Users are the security problem: DSD

Educating staff about IT security risks and measures they should take to avoid compromising system integrity is a critical enterprise activity, according to a senior federal government security official. Robert Campbell, Assistant Secretary in the Information Security Group of the Defence Signals Directorate, told the Government Technology World conference in Canberra yesterday that user behaviour is a powerful factor in network security.

Educating staff about IT security risks and measures they should take to avoid compromising system integrity is a critical enterprise activity, according to a senior federal government security official.

Robert Campbell, Assistant Secretary in the Information Security Group of the Defence Signals Directorate, told the Government Technology World conference in Canberra yesterday that user behaviour is a powerful factor in network security.

Uneducated users are a major source of vulnerability because the majority of attacks require a user to activate a corrupt attachment.

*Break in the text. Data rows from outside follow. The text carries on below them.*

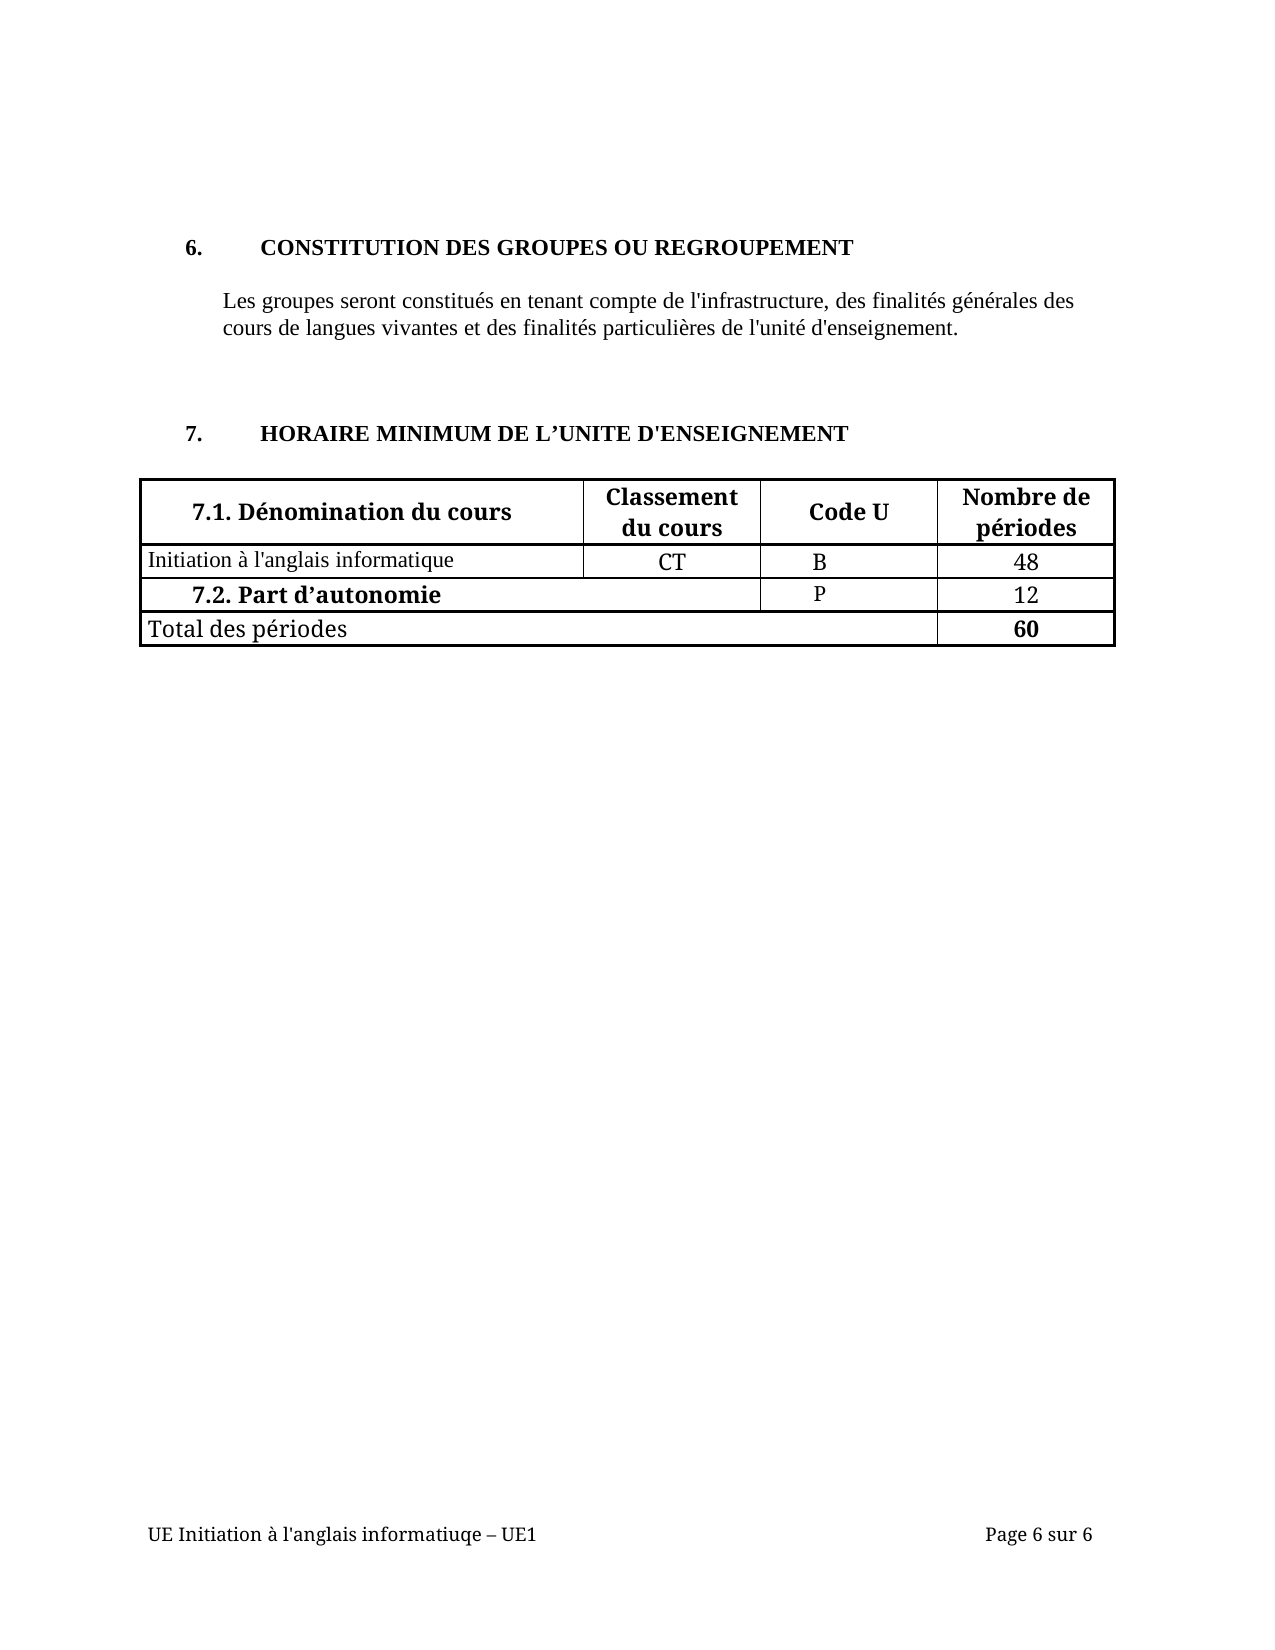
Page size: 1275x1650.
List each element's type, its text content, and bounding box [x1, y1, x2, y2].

table_header 7.1. Dénomination du cours [142, 481, 583, 543]
table_cell 48 [938, 546, 1113, 577]
table_cell 7.2. Part d’autonomie [142, 579, 760, 610]
table_cell CT [584, 546, 760, 577]
text Les groupes seront constitués en tenant compte de l'infrastructure, des finalités générales des cours de langues vivantes et des finalités particulières de l'unité d'enseignement. [223, 287, 1127, 340]
table_cell 12 [938, 579, 1113, 610]
table_cell Total des périodes [142, 613, 760, 644]
table_header Nombre de périodes [938, 481, 1113, 543]
table_cell [760, 613, 937, 644]
table_cell P [761, 579, 937, 610]
table_header Code U [761, 481, 937, 543]
table_cell 60 [938, 613, 1113, 644]
list HORAIRE MINIMUM DE L’UNITE D'ENSEIGNEMENT [185, 420, 1127, 447]
table_header Classement du cours [584, 481, 760, 543]
table_cell B [761, 546, 937, 577]
table_cell Initiation à l'anglais informatique [142, 546, 583, 577]
list CONSTITUTION DES GROUPES OU REGROUPEMENT [185, 234, 1127, 261]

"Most Trojans require people to double-click and unfortunately we have created an environment where people are happy to double-click," Campbell said.

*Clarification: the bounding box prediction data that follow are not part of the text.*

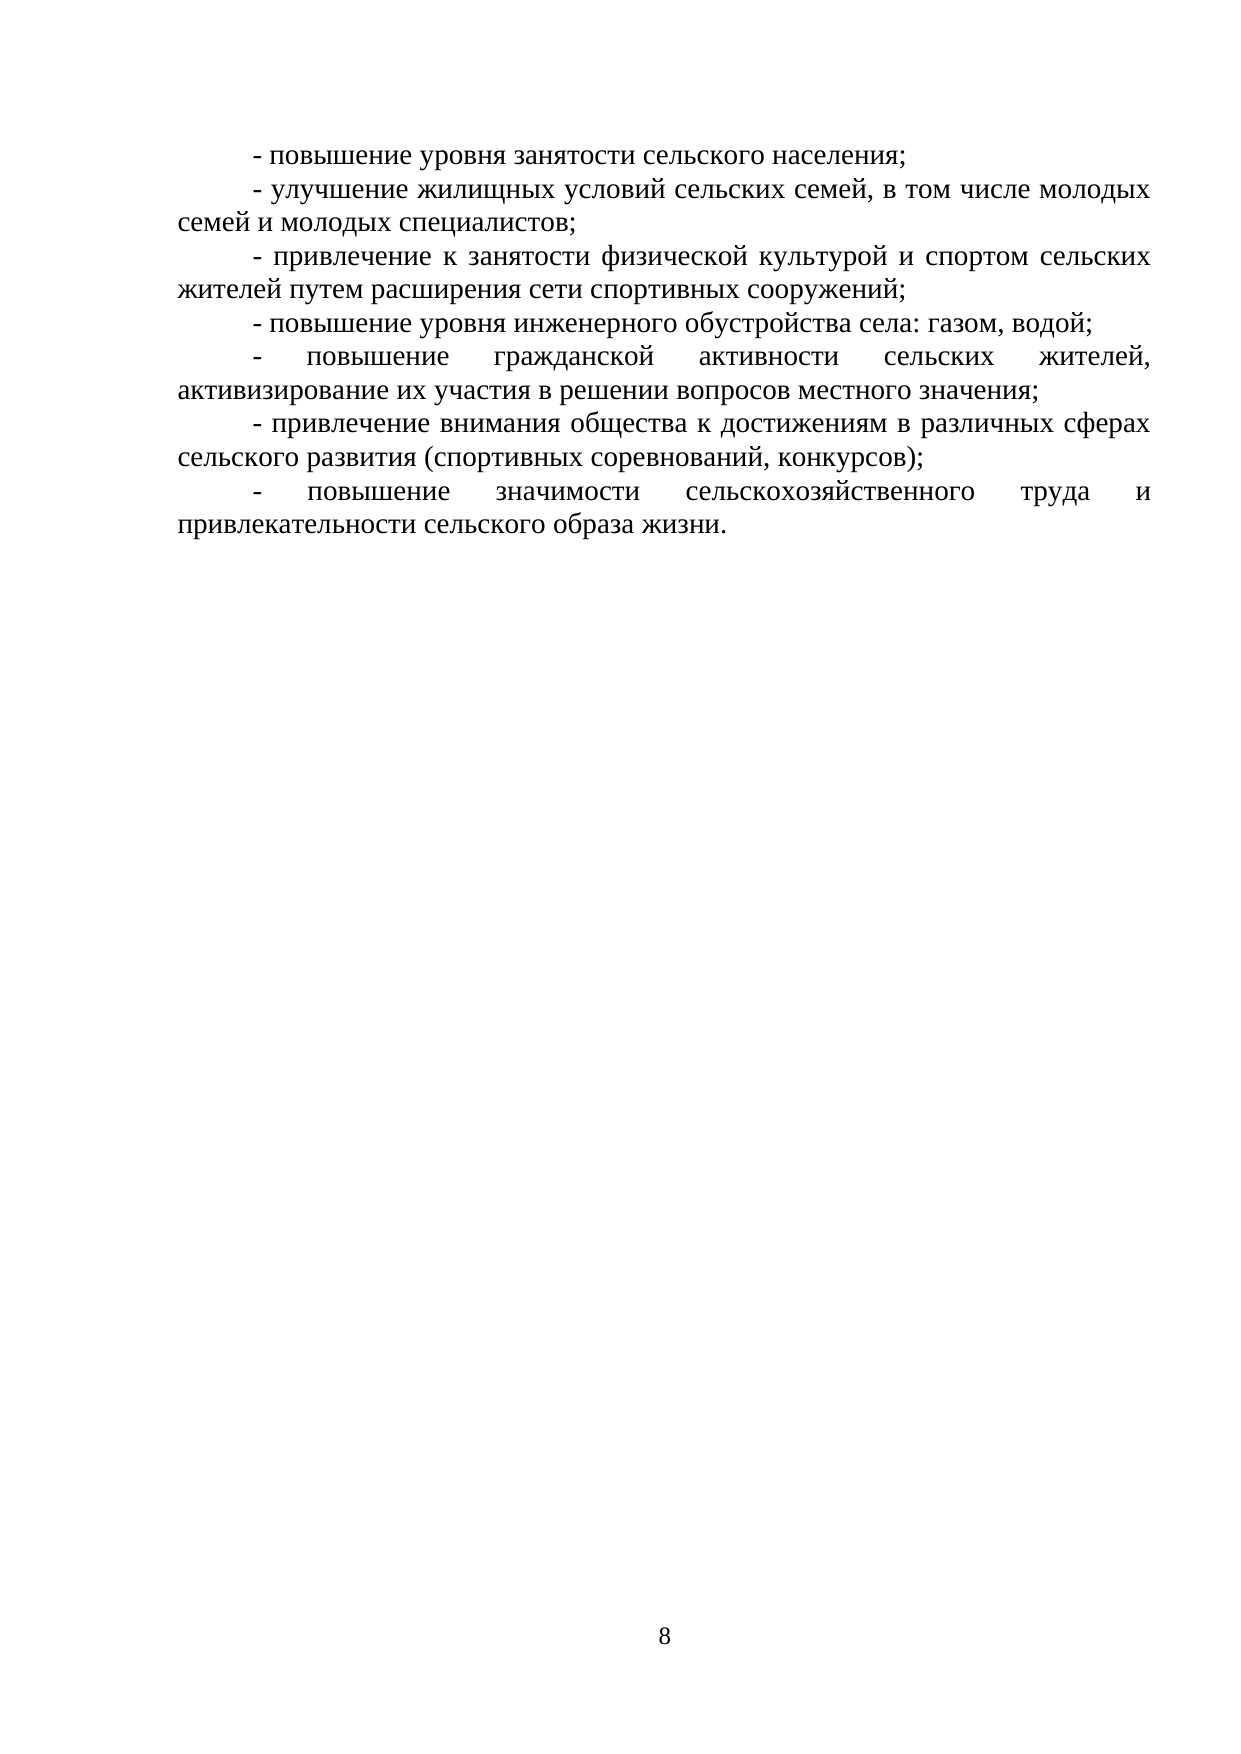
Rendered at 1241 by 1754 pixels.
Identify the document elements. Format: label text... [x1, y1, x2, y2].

text - привлечение к занятости физической культурой и спортом сельских жителей путем расширения сети спортивных сооружений; [177, 238, 1152, 305]
text - повышение уровня инженерного обустройства села: газом, водой; [177, 305, 1152, 338]
text - улучшение жилищных условий сельских семей, в том числе молодых семей и молодых специалистов; [177, 171, 1152, 238]
text - повышение значимости сельскохозяйственного труда и привлекательности сельского образа жизни. [177, 473, 1152, 540]
text - привлечение внимания общества к достижениям в различных сферах сельского развития (спортивных соревнований, конкурсов); [177, 406, 1152, 473]
text - повышение уровня занятости сельского населения; [177, 137, 1152, 171]
text - повышение гражданской активности сельских жителей, активизирование их участия в решении вопросов местного значения; [177, 338, 1152, 406]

But educated users can provide IT managers with early warning of an attack.

"When they see something they think they shouldn't see, when they see an e-mail they didn't send, they can actually be one of our greater allies in terms of protection of the information that we have a charter to protect".

He said user education was a necessary part of an overall approach from IT security professionals to mitigate risk rather than seeking to eliminate it by denying available functionality to staff or clients.

"It's not about turning to people and saying 'You cannot do this' because, if you say that, IT security will lose," he said.

"It's about working with the client community to work out how we deliver the requirement".

He said there was also a need for IT managers to overcome complacency about the robustness of standard operating environments rather than relying mainly on firewalls and other perimeter protections.

"It can be difficult to get through a firewall, but once people are on the inside it's generally soft and gooey and people can get a lot of information".